Same as anything else.
Technically yes.
If there is source and the eventual project is within viable limits then it stands a chance of going quite quickly.
If there is source and the eventual project is on the edge of what is technically feasible it may take a bit longer.
There is also the mid range thing of the original game is a bit outdated so how much you bring it into line with modern standards, or at least newer standards (the old consoles have some nice strategy games, few very old consoles have mice or touchscreen input and it would be rather poor to not have that, though at the same time many games were adapted to work with lesser control schemes, or may indeed revolve around them -- see something like the original arcade rampart).
If there is no source the the game will have to be reverse engineered first. This can take a very long time depending upon the approach used, age and origin of the game, and how many resources you care to reuse from the base game (all those things on sites like
https://osgameclones.com/ where you have to provide the original games? There is a reason). Most fan games like this are not going to be open source from what I have seen.

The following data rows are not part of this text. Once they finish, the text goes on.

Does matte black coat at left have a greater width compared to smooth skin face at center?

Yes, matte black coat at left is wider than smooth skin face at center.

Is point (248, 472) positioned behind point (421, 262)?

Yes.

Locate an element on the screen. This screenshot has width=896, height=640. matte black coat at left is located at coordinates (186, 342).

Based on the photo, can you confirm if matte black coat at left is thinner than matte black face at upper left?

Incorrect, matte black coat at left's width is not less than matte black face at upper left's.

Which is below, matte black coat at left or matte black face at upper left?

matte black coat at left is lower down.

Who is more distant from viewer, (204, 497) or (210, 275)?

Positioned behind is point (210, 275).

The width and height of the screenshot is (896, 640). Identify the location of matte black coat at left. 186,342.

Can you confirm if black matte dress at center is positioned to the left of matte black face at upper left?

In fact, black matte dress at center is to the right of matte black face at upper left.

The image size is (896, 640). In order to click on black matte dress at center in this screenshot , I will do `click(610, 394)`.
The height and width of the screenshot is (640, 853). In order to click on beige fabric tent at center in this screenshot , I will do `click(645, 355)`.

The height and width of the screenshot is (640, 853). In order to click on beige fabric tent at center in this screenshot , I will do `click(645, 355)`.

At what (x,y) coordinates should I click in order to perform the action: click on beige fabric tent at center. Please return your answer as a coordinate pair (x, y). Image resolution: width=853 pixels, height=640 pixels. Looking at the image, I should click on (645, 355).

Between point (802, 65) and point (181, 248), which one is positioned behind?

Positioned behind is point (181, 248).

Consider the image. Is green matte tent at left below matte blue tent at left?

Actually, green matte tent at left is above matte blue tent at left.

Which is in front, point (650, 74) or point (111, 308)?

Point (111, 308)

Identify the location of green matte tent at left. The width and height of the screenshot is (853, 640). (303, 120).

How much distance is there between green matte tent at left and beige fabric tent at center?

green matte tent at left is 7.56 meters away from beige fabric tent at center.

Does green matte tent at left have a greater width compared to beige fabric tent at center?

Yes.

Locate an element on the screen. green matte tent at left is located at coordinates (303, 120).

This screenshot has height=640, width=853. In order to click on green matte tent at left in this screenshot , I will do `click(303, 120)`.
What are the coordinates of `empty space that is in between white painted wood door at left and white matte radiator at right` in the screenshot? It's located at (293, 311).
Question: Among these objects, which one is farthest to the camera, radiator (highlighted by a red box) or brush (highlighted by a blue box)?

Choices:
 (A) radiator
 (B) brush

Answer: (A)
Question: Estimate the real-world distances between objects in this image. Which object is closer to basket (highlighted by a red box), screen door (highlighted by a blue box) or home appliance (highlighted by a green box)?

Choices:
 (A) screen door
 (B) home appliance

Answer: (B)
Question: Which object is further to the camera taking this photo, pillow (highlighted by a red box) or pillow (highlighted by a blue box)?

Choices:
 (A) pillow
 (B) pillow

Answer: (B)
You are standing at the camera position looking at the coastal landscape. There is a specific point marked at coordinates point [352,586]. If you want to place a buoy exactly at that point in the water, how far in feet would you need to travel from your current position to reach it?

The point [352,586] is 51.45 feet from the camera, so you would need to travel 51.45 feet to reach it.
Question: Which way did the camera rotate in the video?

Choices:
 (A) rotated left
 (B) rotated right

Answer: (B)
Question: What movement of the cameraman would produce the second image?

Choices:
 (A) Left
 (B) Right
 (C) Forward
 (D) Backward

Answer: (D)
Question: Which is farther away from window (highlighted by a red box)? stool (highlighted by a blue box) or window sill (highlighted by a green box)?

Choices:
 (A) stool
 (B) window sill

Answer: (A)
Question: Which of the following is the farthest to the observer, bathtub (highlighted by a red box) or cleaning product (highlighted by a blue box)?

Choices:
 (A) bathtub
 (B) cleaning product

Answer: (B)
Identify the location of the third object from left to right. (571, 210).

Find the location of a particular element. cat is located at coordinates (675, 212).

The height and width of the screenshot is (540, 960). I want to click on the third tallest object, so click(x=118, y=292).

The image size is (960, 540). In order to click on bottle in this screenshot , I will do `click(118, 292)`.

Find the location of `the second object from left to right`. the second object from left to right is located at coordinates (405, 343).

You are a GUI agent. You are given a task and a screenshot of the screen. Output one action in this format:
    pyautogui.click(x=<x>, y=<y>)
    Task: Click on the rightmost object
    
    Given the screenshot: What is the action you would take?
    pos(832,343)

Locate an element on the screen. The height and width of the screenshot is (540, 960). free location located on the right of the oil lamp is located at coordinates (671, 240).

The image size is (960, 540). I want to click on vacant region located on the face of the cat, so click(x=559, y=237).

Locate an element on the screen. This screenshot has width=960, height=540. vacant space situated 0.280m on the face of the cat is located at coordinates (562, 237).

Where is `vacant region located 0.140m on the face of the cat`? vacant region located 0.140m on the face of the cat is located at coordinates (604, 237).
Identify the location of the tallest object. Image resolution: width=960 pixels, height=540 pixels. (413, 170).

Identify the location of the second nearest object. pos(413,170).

In this case you also have the fan game problem -- companies are duty bound to smack down fan games when they become if not aware of them but they pass some terribly nebulous point where you can be said to have ignored them (and thus your trademark). I don't know how a lot of these PC games are still around but porting it to the Switch is all but inviting Nintendo's lawyers to get involved. This is such a problem that many capable coders and artists and whatever else will refuse to work on fan games in favour of original works, to say nothing of making your own original stuff being more fun anyway (if you are the kind of person that can be useful to a porting effort like this you probably have a thousand ideas of your own). I certainly encourage this mindset in people I might be teaching about ROM hacking and such. I typically view them as inherently worthless, never to get a community surrounding them, and at best can hope to shine very brightly before being smacked down into obscurity. Compare it to an out and out original effort like dwarf fortress.
Emulation, simulation and wrappers is another thing entirely (though wrappers also feeds on from the "provide the original game" thing above). I can't be bothered to look at that game but while it might take years to port say a GB era game (sticking with pokemon the disassembly work for it is fairly complete but still ongoing, and it has a lot of dedicated people working on it, it is also one of the very few games to ever have got that treatment) I can knock out an emulator in fairly short order (the bigger the power difference between the original and the easier it gets). For a modern PC game then that is a different matter. For a browser based thing then yeah.